-- WORK ORDER --
Without omission or alteration, write out all of the data.

-- Saved entries --
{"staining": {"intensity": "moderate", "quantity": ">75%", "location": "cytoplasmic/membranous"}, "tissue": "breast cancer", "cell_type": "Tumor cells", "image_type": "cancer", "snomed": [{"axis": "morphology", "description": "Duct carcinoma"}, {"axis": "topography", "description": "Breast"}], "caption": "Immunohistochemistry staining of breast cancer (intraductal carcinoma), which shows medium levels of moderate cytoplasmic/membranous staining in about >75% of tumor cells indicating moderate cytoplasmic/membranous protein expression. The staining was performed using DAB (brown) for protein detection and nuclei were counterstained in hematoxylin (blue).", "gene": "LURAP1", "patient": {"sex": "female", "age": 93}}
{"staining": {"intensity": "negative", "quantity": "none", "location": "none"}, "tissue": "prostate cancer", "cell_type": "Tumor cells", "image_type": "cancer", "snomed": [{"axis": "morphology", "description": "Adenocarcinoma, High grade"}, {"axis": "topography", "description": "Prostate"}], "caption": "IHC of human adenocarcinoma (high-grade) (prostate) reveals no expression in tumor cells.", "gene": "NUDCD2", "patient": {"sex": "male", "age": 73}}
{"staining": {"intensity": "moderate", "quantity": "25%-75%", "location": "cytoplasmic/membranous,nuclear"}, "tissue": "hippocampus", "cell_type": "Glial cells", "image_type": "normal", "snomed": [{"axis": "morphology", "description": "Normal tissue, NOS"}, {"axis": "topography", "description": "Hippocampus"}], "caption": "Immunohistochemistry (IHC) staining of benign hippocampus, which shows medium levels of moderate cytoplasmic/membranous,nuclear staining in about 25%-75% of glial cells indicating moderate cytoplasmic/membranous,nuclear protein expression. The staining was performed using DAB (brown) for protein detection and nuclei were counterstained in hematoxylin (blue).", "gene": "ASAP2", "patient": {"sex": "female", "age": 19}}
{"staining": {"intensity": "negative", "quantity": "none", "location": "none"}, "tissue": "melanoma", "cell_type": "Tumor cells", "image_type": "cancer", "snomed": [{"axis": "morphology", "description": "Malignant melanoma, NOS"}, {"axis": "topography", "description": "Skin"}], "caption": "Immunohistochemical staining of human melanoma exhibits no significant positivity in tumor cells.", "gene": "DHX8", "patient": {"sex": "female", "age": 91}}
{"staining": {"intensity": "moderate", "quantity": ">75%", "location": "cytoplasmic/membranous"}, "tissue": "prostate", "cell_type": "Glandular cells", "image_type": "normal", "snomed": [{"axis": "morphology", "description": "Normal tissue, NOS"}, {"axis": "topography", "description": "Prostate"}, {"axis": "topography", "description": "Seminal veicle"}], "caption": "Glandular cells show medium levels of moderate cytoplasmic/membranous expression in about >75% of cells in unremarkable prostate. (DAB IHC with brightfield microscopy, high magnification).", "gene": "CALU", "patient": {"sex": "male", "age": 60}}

-- EXERCISE SOLUTION --
{"staining": {"intensity": "moderate", "quantity": ">75%", "location": "cytoplasmic/membranous"}, "tissue": "breast cancer", "cell_type": "Tumor cells", "image_type": "cancer", "snomed": [{"axis": "morphology", "description": "Duct carcinoma"}, {"axis": "topography", "description": "Breast"}], "caption": "Immunohistochemistry staining of breast cancer (intraductal carcinoma), which shows medium levels of moderate cytoplasmic/membranous staining in about >75% of tumor cells indicating moderate cytoplasmic/membranous protein expression. The staining was performed using DAB (brown) for protein detection and nuclei were counterstained in hematoxylin (blue).", "gene": "LURAP1", "patient": {"sex": "female", "age": 93}}
{"staining": {"intensity": "negative", "quantity": "none", "location": "none"}, "tissue": "prostate cancer", "cell_type": "Tumor cells", "image_type": "cancer", "snomed": [{"axis": "morphology", "description": "Adenocarcinoma, High grade"}, {"axis": "topography", "description": "Prostate"}], "caption": "IHC of human adenocarcinoma (high-grade) (prostate) reveals no expression in tumor cells.", "gene": "NUDCD2", "patient": {"sex": "male", "age": 73}}
{"staining": {"intensity": "moderate", "quantity": "25%-75%", "location": "cytoplasmic/membranous,nuclear"}, "tissue": "hippocampus", "cell_type": "Glial cells", "image_type": "normal", "snomed": [{"axis": "morphology", "description": "Normal tissue, NOS"}, {"axis": "topography", "description": "Hippocampus"}], "caption": "Immunohistochemistry (IHC) staining of benign hippocampus, which shows medium levels of moderate cytoplasmic/membranous,nuclear staining in about 25%-75% of glial cells indicating moderate cytoplasmic/membranous,nuclear protein expression. The staining was performed using DAB (brown) for protein detection and nuclei were counterstained in hematoxylin (blue).", "gene": "ASAP2", "patient": {"sex": "female", "age": 19}}
{"staining": {"intensity": "negative", "quantity": "none", "location": "none"}, "tissue": "melanoma", "cell_type": "Tumor cells", "image_type": "cancer", "snomed": [{"axis": "morphology", "description": "Malignant melanoma, NOS"}, {"axis": "topography", "description": "Skin"}], "caption": "Immunohistochemical staining of human melanoma exhibits no significant positivity in tumor cells.", "gene": "DHX8", "patient": {"sex": "female", "age": 91}}
{"staining": {"intensity": "moderate", "quantity": ">75%", "location": "cytoplasmic/membranous"}, "tissue": "prostate", "cell_type": "Glandular cells", "image_type": "normal", "snomed": [{"axis": "morphology", "description": "Normal tissue, NOS"}, {"axis": "topography", "description": "Prostate"}, {"axis": "topography", "description": "Seminal veicle"}], "caption": "Glandular cells show medium levels of moderate cytoplasmic/membranous expression in about >75% of cells in unremarkable prostate. (DAB IHC with brightfield microscopy, high magnification).", "gene": "CALU", "patient": {"sex": "male", "age": 60}}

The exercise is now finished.